Tanrı İnancı: Konfüçyanizm’de savunulan yeni veya farklı bir inanç bulunmamaktadır. Konfüçyüs, öğretilerini yeni bir tanrı fikrine dayandırmamış, yaşadığı dönemde Çin’de yaygın olan ve Şangti diye adlandırılan yüce Tanrı inancına kendi öğretilerinde de yer vermiştir. Konfüçyüs bu yüce varlık için Tien kelimesini kullanmıştır. Tien, tabiat düzeninin yöneticisi, üstün bir varlık ve yaratıcı kudret, iyiliğin kaynağı olarak inanılmıştır. (Ahmet Güç, “Konfüçyüsçülük”, TDV İslam Ansiklopedisi, C 26, s. 168.)
Konfüçyanizm’de Tanrı, düşkünleri korumak için hükümdarlar; Tanrı yolunda insanlara yardımcı olmaları ve ülkenin her yanında huzuru sağlamaları için öğretmenler gönderir. O, yücedir, yerdeki insanlara hükmeder, kötüler çoğalınca hükmü amansız şiddetli olur. Ölüm ve hayat, zenginlik ve şeref Tanrı’dandır. O, her şeyi açıkça görür ve bütün işlerde insanlarla beraberdir. İyi insanlara uzun ömür bahşeder, fazileti ise ödüllendirir. Fazilet ise insan sevgisi, adalet, ibadet ve bilgiden oluşur. İnsan, bu dört asli fazileti bir arada getirerek hareket ederse mutlu olacaktır. (Ahmet Güç, “Konfüçyanizm”, Yaşayan Dünya Dinleri, s. 385.)

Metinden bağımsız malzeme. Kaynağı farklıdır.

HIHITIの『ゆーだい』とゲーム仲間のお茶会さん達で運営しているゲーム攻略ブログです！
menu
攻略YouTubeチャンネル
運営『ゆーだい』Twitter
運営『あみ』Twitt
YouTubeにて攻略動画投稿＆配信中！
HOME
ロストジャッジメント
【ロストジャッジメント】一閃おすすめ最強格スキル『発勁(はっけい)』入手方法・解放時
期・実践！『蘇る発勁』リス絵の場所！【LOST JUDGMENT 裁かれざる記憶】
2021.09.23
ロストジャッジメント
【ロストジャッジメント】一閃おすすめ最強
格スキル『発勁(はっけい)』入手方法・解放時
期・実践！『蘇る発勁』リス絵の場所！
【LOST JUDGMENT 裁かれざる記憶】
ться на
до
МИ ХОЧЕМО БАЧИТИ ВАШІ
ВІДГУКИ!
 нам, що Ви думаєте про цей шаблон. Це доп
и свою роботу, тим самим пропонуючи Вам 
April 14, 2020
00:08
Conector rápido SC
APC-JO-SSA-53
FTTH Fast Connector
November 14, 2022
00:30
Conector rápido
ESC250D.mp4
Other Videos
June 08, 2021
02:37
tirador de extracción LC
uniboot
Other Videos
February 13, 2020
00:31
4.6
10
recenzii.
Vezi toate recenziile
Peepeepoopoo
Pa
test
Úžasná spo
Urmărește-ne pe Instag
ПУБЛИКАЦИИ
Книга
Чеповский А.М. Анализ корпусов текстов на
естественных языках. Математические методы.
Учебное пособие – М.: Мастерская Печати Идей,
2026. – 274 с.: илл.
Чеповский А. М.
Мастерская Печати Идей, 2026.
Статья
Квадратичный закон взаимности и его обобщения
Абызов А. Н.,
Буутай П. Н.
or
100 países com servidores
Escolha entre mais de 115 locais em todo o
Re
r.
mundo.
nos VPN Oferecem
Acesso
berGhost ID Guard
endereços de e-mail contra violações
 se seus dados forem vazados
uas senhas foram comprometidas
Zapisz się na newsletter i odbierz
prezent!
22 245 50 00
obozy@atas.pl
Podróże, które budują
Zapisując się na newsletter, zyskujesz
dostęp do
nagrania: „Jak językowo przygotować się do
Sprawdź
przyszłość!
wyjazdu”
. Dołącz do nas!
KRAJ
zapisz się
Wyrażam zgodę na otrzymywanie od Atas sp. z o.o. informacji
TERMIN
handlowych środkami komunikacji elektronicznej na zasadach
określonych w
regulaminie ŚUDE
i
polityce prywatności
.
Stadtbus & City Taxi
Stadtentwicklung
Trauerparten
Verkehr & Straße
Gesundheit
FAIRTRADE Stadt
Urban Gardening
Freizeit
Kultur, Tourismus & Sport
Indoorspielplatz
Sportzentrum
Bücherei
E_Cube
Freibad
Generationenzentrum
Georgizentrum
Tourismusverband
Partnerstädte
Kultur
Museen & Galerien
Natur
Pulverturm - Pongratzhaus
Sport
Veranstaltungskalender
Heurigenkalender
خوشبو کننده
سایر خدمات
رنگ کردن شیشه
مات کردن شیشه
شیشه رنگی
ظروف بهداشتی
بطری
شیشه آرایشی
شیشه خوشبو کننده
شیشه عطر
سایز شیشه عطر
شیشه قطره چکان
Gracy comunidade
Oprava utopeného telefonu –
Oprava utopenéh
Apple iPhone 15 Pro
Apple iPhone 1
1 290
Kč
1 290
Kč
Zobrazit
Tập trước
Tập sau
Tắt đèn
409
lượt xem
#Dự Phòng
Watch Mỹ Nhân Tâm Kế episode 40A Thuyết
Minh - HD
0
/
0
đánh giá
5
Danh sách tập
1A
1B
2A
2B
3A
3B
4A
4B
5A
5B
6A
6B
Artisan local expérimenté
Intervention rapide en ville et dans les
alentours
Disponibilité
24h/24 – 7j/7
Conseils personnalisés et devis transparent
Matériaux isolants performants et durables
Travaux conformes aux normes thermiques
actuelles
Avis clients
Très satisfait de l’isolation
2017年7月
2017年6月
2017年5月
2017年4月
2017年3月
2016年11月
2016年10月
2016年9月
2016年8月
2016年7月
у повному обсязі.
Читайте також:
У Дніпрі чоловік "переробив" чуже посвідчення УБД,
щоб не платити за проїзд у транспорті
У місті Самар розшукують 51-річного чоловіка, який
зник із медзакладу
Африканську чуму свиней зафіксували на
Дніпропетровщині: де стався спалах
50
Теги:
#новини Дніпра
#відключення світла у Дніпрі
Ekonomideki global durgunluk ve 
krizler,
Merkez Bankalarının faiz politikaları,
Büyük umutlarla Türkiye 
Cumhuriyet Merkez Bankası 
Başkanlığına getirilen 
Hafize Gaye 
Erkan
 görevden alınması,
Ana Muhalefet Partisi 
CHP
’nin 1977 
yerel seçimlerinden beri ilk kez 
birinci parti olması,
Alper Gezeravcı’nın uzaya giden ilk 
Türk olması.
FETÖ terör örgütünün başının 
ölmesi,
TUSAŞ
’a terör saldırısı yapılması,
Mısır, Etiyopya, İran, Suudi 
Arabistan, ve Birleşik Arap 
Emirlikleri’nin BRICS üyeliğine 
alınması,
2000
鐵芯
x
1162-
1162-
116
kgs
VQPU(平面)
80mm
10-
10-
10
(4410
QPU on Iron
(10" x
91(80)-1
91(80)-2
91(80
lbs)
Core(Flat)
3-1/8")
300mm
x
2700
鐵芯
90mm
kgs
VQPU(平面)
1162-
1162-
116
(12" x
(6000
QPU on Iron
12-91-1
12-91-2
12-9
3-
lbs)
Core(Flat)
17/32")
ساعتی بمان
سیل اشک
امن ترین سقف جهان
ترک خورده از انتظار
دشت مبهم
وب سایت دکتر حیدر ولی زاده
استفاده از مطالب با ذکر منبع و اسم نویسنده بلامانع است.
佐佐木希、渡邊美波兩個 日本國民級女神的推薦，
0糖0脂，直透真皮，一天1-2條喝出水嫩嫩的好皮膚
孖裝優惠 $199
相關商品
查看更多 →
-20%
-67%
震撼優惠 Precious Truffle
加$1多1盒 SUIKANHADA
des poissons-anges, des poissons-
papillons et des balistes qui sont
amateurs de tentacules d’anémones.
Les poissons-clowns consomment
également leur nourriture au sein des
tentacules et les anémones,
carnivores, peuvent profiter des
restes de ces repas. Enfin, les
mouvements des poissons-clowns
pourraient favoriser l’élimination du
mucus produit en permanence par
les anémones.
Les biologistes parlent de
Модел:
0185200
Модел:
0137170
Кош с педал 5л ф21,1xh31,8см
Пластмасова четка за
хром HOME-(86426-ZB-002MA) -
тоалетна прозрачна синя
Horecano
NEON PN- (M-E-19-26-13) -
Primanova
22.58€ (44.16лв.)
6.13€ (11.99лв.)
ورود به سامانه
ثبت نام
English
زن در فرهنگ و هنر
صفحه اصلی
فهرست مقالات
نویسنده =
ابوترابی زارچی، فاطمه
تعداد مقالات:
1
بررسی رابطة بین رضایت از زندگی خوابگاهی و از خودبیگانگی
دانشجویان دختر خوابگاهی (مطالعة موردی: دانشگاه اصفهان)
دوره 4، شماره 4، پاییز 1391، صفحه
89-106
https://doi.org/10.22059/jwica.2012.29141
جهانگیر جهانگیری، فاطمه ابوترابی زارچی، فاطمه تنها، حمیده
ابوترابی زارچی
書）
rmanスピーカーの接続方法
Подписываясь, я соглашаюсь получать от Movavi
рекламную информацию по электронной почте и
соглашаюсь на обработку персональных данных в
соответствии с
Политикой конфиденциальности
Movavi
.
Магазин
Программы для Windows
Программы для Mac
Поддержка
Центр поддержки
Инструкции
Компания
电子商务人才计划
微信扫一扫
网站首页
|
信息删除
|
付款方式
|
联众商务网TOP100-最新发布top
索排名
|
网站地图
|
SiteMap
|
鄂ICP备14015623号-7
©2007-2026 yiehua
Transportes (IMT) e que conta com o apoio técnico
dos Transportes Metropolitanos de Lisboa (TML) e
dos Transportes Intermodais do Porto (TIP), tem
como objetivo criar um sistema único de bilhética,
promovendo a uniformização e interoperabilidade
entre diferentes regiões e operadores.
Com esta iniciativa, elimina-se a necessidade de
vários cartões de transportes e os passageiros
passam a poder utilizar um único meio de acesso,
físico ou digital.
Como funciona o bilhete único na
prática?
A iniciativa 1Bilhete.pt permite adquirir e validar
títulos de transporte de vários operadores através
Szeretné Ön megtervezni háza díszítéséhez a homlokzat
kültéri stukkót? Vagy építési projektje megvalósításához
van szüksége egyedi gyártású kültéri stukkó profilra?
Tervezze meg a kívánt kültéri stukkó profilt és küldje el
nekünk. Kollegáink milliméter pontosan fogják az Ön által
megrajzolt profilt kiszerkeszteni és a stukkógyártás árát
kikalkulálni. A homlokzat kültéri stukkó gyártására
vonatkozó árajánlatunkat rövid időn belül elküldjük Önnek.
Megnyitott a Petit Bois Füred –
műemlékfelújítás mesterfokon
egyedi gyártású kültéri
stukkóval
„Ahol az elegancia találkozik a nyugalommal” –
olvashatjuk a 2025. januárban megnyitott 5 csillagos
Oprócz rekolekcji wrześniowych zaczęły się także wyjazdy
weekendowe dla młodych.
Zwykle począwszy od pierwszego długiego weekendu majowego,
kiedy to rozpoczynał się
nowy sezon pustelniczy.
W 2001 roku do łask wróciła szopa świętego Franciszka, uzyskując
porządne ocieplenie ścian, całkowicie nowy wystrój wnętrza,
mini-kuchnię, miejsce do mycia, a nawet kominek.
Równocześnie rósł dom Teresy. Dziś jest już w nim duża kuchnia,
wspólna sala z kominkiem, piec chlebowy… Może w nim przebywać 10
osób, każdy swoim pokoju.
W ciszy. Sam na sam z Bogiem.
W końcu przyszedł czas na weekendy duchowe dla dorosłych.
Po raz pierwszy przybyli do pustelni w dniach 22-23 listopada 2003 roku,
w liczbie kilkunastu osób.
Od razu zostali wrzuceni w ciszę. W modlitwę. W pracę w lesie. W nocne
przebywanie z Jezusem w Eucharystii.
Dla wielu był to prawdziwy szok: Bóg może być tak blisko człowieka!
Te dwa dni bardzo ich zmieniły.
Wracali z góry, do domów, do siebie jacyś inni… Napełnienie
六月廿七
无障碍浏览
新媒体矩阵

Konfüçyüs, ahiretten söz etmez fakat ona göre öldükten sonraki hayatın iyi olması, kişinin bu dünyadaki yaşantısına bağlıdır. Bu dünyada iyi olan, öte dünyada da iyi olacaktır.
Beş Erdem:
Ciddiyet: Saygı görmek için gereklidir.
Cömertlik: Her şeyi elde etmek için gereklidir.
Samimiyet: Herkesin güvenini kazanmak için gereklidir.
Çalışkanlık: Başarılı olmak için gereklidir.
Nezaket: Başkalarını hizmetinde kullanmak için gereklidir.
Junzi: Konfüçyanizm’de “beyefendi” anlamına gelen bir terimdir. Junzi, “Kendin için istemediğin şeyi başkalarına yapma” altın kuralına göre davranan kimsedir.